Value Kaleidoscope: Engaging AI with Pluralistic Human Values, Rights, and Duties
Taylor Sorensen, Liwei Jiang, Jena Hwang, Sydney Levine, Valentina Pyatkin, Peter West, Nouha Dziri, Ximing Lu, Kavel Rao, Chandra Bhagavatula, Maarten Sap, John Tasioulas, Yejin Choi
TL;DR
This work tackles value pluralism in AI by introducing ValuePrism, a large-scale dataset of 218k contextualized values, rights, and duties drawn from 31k real-world situations, and Kaleido, a multi-task language model that generates, explains, and assesses the relevance and valence of those plural considerations. Built on a four-task setup (Generation, Relevance, Valence, Explanation) and distilled from GPT-4, ValuePrism is validated by diverse human annotators and shown to cover a wide range of topics, including many rights from the UDHR. KaleidoSYS expands this by producing diverse, high-quality value sets and demonstrates strong performance relative to the teacher across coverage, accuracy, and interpretability, with notable zero-shot generalization to ETHICS and CommonsenseNormBank benchmarks. The work also provides an interpretable decision mechanism (KaleidoDec) and shows that output entropy can indicate decision variability, offering a principled way to surface and manage pluralistic reasoning in AI. Overall, ValuePrism and Kaleido constitute a concrete, openly accessible step toward modeling and leveraging plural human values in AI decision-making, with explicit consideration of diversity and transparency.
Abstract
Human values are crucial to human decision-making. Value pluralism is the view that multiple correct values may be held in tension with one another (e.g., when considering lying to a friend to protect their feelings, how does one balance honesty with friendship?). As statistical learners, AI systems fit to averages by default, washing out these potentially irreducible value conflicts.
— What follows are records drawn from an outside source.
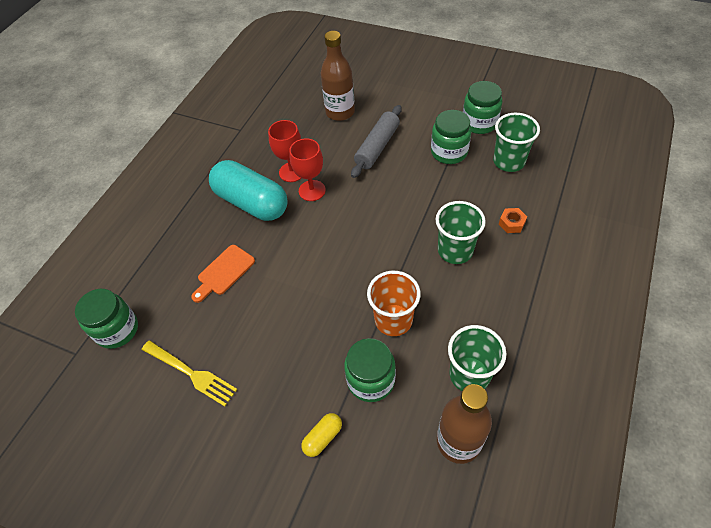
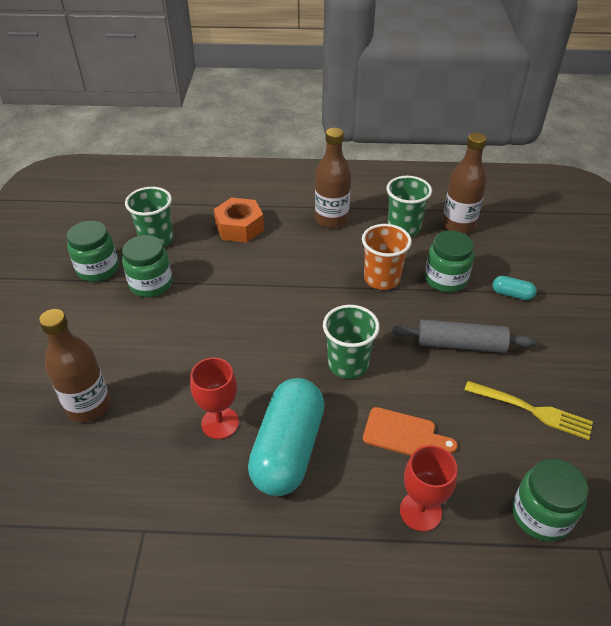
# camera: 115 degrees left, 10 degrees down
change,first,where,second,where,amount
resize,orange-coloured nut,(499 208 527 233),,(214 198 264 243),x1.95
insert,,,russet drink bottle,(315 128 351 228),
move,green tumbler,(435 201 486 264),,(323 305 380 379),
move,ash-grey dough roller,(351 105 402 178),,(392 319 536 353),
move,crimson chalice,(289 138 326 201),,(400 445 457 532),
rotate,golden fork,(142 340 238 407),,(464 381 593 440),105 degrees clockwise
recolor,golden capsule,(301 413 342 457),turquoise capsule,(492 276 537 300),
To improve AI systems to better reflect value pluralism, the first-order challenge is to explore the extent to which AI systems can model pluralistic human values, rights, and duties as well as their interaction. We introduce ValuePrism, a large-scale dataset of 218k values, rights, and duties connected to 31k human-written situations. ValuePrism's contextualized values are generated by GPT-4 and deemed high-quality by human annotators 91% of the time. We conduct a large-scale study with annotators across diverse social and demographic backgrounds to try to understand whose values are represented. With ValuePrism, we build Kaleido, an open, light-weight, and structured language-based multi-task model that generates, explains, and assesses the relevance and valence (i.e., support or oppose) of human values, rights, and duties within a specific context. Humans prefer the sets of values output by our system over the teacher GPT-4, finding them more accurate and with broader coverage. In addition, we demonstrate that Kaleido can help explain variability in human decision-making by outputting contrasting values. Finally, we show that Kaleido's representations transfer to other philosophical frameworks and datasets, confirming the benefit of an explicit, modular, and interpretable approach to value pluralism. We hope that our work will serve as a step to making more explicit the implicit values behind human decision-making and to steering AI systems to make decisions that are more in accordance with them.